__Collected data entries__
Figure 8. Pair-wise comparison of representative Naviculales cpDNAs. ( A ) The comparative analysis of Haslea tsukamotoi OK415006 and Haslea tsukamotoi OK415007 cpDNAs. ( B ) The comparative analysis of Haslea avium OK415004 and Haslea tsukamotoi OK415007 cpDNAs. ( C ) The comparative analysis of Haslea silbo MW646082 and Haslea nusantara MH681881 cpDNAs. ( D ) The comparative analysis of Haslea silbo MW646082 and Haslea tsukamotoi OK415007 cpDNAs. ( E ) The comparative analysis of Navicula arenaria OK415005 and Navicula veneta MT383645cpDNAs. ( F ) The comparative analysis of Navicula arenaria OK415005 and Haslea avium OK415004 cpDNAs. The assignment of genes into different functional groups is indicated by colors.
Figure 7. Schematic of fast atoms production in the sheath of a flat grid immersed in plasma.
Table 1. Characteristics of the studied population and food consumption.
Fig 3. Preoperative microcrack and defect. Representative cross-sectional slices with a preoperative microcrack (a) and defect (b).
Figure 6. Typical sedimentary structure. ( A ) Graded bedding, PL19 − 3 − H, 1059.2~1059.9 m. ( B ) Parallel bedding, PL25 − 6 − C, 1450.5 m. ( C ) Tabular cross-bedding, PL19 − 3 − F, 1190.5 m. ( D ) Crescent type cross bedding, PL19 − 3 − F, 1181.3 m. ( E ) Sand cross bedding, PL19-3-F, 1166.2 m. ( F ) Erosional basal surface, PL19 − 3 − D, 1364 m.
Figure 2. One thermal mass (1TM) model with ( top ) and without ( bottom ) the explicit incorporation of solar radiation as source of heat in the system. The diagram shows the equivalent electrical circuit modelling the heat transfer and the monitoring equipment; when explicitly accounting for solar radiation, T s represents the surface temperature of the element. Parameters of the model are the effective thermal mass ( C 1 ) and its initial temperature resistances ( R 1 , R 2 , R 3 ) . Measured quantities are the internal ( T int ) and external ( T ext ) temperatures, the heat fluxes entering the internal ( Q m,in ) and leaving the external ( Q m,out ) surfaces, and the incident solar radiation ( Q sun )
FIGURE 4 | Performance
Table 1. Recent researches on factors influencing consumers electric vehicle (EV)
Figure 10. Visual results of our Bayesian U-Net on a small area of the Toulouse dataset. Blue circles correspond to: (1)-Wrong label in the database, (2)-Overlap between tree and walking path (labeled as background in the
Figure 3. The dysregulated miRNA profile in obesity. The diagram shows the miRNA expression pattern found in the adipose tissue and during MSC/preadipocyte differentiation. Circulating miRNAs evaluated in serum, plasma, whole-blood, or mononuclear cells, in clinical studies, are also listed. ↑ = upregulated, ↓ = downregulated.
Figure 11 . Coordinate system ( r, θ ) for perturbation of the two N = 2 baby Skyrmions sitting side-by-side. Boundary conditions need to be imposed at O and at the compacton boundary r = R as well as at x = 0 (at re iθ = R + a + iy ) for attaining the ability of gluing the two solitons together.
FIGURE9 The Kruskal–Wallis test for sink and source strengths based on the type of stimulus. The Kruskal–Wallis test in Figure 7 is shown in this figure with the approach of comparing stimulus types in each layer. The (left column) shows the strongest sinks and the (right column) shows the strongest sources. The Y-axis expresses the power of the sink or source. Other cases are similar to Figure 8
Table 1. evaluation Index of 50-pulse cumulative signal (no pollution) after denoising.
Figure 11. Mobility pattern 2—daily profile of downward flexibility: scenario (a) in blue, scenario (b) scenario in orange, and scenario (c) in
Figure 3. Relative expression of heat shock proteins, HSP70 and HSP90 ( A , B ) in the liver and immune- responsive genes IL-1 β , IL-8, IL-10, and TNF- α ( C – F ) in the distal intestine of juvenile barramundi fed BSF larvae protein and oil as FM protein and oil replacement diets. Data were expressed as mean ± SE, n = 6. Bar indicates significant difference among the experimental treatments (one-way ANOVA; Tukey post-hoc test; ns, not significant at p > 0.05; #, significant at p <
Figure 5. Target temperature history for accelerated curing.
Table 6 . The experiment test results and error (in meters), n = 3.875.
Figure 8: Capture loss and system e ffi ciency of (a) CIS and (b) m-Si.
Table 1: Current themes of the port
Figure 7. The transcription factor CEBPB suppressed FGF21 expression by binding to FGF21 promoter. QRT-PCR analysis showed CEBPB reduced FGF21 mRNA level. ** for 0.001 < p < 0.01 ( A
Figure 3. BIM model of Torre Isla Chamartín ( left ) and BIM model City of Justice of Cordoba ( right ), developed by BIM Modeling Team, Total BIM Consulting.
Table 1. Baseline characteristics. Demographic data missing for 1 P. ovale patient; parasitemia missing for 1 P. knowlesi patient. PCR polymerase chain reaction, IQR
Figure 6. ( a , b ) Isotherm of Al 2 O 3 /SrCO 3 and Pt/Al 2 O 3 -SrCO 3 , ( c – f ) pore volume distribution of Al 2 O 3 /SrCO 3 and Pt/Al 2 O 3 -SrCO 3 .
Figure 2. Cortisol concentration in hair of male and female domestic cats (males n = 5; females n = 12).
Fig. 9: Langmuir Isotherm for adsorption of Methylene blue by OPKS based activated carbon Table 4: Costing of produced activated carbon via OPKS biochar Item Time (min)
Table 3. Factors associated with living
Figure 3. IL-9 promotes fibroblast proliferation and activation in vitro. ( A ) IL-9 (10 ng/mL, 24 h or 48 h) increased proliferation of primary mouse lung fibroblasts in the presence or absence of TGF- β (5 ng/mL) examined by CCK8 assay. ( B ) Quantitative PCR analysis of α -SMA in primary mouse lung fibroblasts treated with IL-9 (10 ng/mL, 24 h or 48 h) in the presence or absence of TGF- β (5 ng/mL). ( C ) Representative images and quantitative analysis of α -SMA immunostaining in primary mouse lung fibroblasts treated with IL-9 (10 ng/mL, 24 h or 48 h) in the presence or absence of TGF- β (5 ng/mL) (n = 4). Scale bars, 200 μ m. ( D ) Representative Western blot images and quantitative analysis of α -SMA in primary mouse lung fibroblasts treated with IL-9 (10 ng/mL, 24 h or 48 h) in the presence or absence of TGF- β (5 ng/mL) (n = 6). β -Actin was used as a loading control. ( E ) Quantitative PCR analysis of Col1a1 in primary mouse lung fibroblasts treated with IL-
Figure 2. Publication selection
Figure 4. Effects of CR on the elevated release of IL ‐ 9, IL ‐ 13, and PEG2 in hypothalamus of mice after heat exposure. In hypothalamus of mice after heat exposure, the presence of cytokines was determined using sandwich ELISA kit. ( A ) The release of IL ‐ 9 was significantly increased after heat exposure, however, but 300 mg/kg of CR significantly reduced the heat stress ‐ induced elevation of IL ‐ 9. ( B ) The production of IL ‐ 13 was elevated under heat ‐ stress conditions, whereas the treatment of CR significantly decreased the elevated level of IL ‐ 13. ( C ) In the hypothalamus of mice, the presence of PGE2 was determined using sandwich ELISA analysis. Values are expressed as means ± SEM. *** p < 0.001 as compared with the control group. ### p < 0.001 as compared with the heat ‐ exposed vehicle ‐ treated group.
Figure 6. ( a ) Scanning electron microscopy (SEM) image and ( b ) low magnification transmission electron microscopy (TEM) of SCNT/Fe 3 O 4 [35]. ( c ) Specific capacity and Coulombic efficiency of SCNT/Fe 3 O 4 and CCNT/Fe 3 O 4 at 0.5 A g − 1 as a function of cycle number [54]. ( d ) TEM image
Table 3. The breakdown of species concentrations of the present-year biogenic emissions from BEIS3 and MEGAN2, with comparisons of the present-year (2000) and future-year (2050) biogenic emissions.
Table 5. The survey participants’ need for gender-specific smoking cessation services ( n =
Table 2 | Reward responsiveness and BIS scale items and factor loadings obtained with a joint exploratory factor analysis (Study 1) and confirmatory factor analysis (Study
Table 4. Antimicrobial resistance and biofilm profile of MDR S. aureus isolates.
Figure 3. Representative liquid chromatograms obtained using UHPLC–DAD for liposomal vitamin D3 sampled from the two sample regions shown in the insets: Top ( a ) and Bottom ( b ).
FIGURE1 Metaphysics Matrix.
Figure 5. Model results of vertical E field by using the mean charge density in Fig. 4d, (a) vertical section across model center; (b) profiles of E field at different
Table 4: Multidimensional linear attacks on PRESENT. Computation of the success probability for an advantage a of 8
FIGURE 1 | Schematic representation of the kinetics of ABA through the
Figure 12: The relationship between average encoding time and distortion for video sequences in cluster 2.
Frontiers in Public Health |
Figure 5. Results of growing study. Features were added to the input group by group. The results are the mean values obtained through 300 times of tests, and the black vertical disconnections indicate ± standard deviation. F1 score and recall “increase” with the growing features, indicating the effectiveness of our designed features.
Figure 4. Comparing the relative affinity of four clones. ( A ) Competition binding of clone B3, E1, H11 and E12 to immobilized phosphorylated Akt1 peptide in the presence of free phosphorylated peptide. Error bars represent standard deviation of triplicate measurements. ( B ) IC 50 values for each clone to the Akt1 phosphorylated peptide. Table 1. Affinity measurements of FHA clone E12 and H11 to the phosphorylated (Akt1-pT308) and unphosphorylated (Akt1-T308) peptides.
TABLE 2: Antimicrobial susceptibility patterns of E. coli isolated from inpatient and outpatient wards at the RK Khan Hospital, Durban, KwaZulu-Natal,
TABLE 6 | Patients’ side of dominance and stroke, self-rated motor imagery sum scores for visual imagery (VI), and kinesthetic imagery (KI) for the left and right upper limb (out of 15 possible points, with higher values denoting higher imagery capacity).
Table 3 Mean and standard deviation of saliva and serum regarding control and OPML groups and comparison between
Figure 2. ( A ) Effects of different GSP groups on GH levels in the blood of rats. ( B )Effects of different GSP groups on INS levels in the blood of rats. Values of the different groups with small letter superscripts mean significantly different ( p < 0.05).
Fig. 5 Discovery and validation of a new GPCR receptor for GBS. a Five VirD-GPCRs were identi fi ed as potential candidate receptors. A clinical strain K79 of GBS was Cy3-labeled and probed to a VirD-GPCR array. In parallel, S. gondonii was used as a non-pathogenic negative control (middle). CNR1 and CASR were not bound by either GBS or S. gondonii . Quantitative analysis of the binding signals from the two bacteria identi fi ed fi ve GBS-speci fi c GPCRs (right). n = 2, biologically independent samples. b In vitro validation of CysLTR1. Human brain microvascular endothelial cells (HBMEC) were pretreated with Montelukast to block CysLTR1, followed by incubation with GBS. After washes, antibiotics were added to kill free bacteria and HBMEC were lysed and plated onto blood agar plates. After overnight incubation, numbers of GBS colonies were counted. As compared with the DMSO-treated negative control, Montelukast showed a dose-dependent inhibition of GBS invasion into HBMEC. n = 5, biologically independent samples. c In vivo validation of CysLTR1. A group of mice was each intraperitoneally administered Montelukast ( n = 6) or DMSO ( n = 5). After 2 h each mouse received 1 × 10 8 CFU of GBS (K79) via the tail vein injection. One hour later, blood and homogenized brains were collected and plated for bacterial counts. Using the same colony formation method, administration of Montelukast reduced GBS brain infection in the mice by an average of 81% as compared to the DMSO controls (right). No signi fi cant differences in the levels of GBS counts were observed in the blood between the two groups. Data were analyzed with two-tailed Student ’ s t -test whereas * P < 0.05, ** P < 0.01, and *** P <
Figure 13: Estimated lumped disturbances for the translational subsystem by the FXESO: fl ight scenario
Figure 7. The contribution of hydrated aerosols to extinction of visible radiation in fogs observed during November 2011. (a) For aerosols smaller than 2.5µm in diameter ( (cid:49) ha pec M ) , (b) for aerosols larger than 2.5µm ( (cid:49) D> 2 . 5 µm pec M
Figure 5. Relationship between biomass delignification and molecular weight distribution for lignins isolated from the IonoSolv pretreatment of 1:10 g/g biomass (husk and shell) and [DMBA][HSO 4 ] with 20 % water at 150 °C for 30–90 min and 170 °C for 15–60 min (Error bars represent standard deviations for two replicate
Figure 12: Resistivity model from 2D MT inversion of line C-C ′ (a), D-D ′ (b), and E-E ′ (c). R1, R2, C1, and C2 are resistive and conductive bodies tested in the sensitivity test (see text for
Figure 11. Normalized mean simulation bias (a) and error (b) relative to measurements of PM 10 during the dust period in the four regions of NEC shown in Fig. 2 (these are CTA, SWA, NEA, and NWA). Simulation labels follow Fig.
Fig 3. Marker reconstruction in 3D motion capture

__Directions__
Your reply is to repeat, unchanged, the lines above running from the one with "Table 3 Mean" up to and including the one with "Figure 2. ( A".

__Finished exercise__
Table 3 Mean and standard deviation of saliva and serum regarding control and OPML groups and comparison between
Figure 2. ( A ) Effects of different GSP groups on GH levels in the blood of rats. ( B )Effects of different GSP groups on INS levels in the blood of rats. Values of the different groups with small letter superscripts mean significantly different ( p < 0.05).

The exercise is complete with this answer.